Visual Studio Guidelines
Wednesday 20 July
I saw Sara Ford's post last week and was meaning to blog about it, then was reminded when I saw Craig Andera's post, the topic being the guidelines feature in Visual Studio which is very useful if you have a fetish about code line length. When configured this feature displays one or more vertical guide lines in VS edit windows (see above posts for snapshots of what it looks like).

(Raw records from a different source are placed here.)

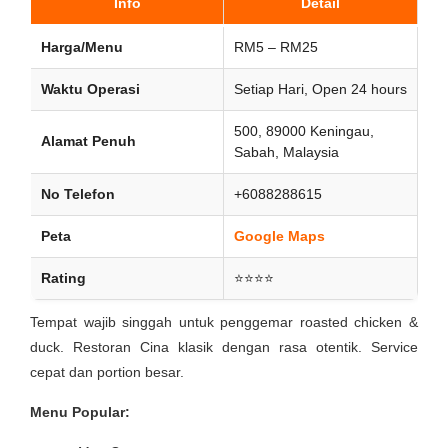
Info
Detail
Harga/Menu
RM5 – RM25
Waktu Operasi
Setiap Hari, Open 24 hours
500, 89000 Keningau,
Alamat Penuh
Sabah, Malaysia
No Telefon
+6088288615
Peta
Google Maps
Rating
⭐⭐⭐⭐
Tempat wajib singgah untuk penggemar roasted chicken &
duck. Restoran Cina klasik dengan rasa otentik. Service
cepat dan portion besar.
Menu Popular:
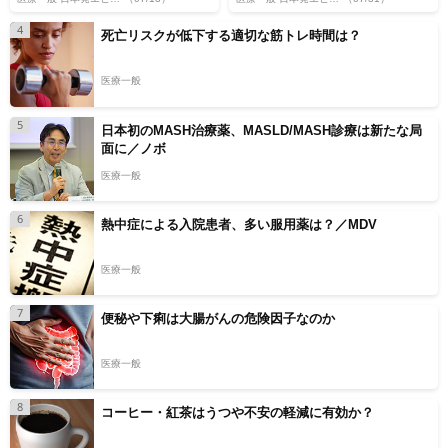
4
死亡リスクが低下する適切な筋トレ時間は？
医療一般
5
日本初のMASH治療薬、MASLD/MASH診療は新たな局
面に／ノボ
医療一般
6
熱中症による入院患者、多い服用薬は？／MDV
医療一般
7
便秘や下痢は大腸がんの危険因子なのか
医療一般
8
コーヒー・紅茶はうつや不安の軽減に有効か？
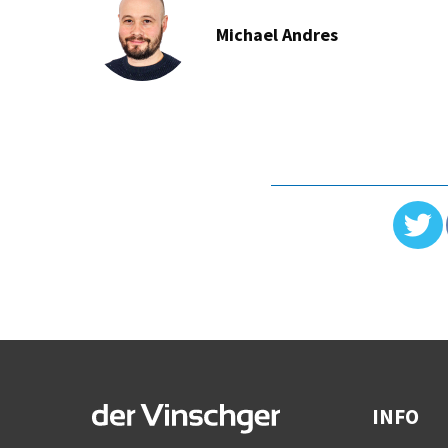
Michael Andres
INFO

I always code to a max line length of 80 columns and so I now use the following settings:
For VS2003:
HKEY_CURRENT_USER\Software\Microsoft\VisualStudio\7.1\Text Editor
REG_SZ value "Guides"="RGB(128,0,0) 80"
For VS2005:
HKEY_CURRENT_USER\Software\Microsoft\VisualStudio\8.0\Text Editor
REG_SZ value "Guides"="RGB(128,0,0) 80"
This places the guideline between columns 80 and 81.
One caveat: according to a comment by Sara on her own post:
It will work on Visual Studio .NET 2003 and should work on Visual Studio .NET 2002, but use at your own risk on either. I tested that it does work on 2003, but very little, so i can't ensure product stability using guidelines there. And i have *not* tested it at all on 2002, but the notes i have say it should work there.
If you encounter an issue on any version, let me know.